Rja is specified as the path of least resistance. If there is a tab in the chip then it's the resistance from junction to that tab. Else it's from junction to case

[3roomlab]

yes it is, so the tab itself R-jc and the R-ja are infact parrallel "resistors" am i right? they both do dissipate simultaneously once there is a higher heat potential generated at junction?

[kxenos]

No, they're not parallel because you can either have the hole case area to dissipate heat to ambient so you use Rja or you have a heatsink so you use Rjc but not both at the same time.
You could write that Pd = (Tj - Tc) / Rjc
And also that Tj = (Pd x Rja) + Ta
Therefore Tj = ((Ta x Rjc) - (Tc x Rja)) / (Rjc - Rja)
But I don't know if this is valid or not because Rjc and Rja are used in different use cases aka with and without heatsink respectively.

[IanB]

hi folks, so i have been mucking around components/PCB thermal thingies ...

say this situation :

junction --> plastic case --> ambient

if ambient is 30^oC
if R-ja = 50^oC/w
and the plastic case measures in at 50^oC

to get to actual T-junction, we find the watts going thru the plastic case( = 20/50 = 0.4watts)
and the junction temp is = (0.4 x Rja) + Tcase ? = 70^oC

am i right? i have the feeling that i am missing something ...
does R-ja actually means the resistance going thru the plastic package? or the entire item ?

You don't really have enough information to say anything here.

Rja is from junction to ambient (from junction to surrounding air).
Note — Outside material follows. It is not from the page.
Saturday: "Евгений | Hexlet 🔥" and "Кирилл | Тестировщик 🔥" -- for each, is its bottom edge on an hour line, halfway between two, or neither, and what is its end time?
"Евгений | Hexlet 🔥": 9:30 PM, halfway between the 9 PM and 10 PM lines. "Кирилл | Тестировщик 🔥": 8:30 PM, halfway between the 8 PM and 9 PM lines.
It says nothing about the case temperature, so any measurement of the case temperature must be thrown away. Now you are left with the air temperature alone. With only the air temperature you can say nothing at all about the junction temperature. It remains a complete unknown.
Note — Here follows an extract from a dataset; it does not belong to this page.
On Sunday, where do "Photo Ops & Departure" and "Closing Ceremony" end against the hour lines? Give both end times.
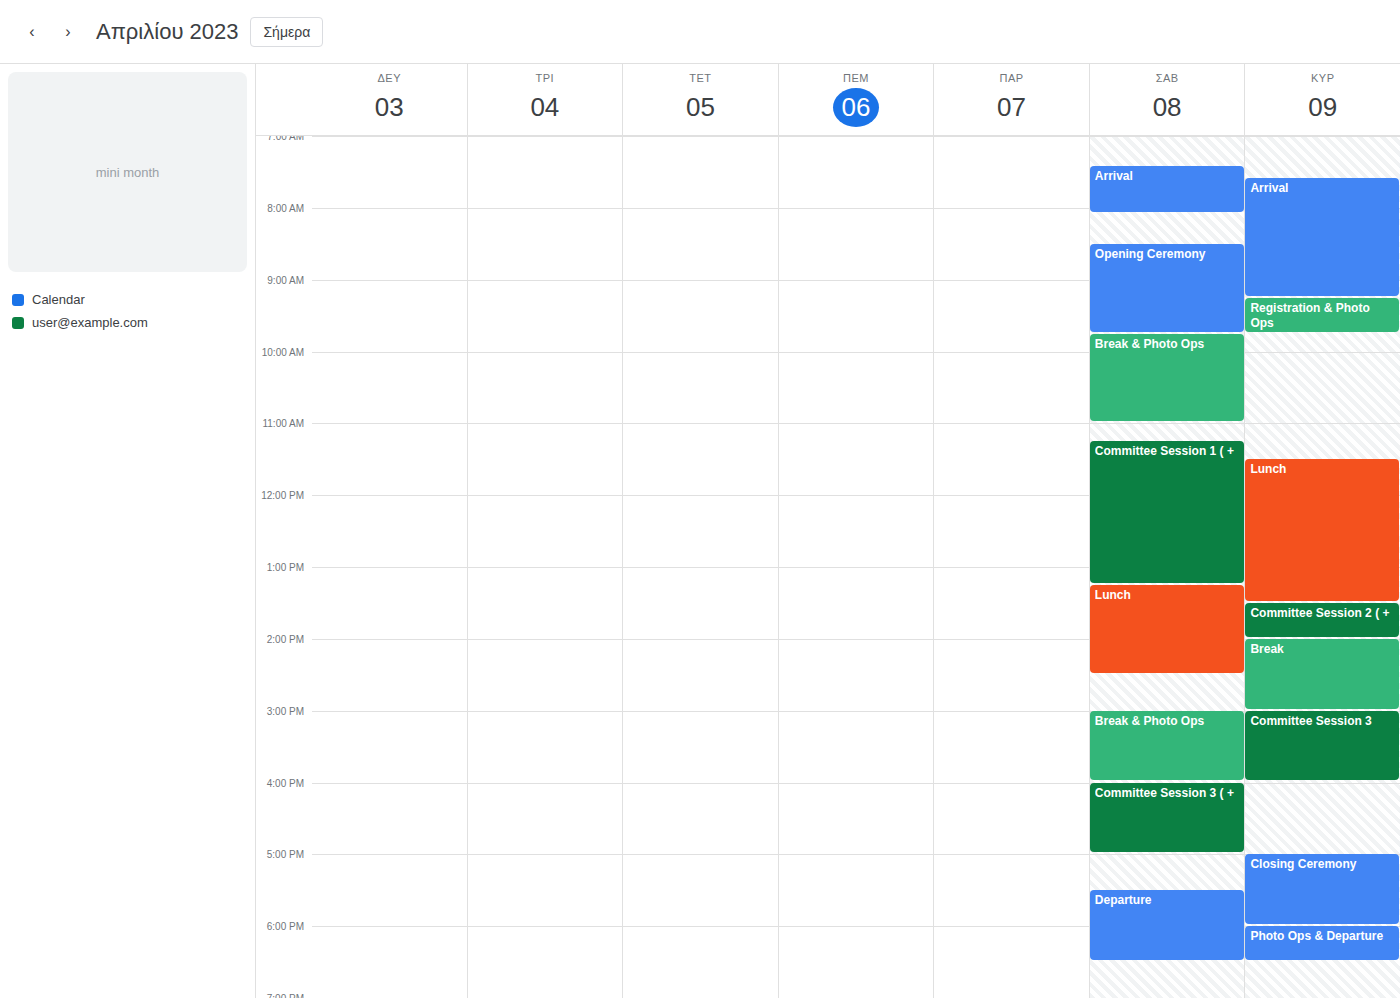
"Photo Ops & Departure": 6:30 PM, halfway between the 6 PM and 7 PM lines. "Closing Ceremony": 6:00 PM, exactly on the 6 PM line.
On the other hand, suppose you also know the power dissipated by the silicon (= voltage drop x current), then you have two pieces of information, and now you can do a calculation. You have:

  Power = (Junction temperature - Ambient temperature) / Rja

Therefore:

  Junction temperature = (Power x Rja) + Ambient temperature

Any time you have one equation in four unknowns you need to specify three of the unknowns in order to calculate the fourth.

[3roomlab]

ok i get it now thanks heaps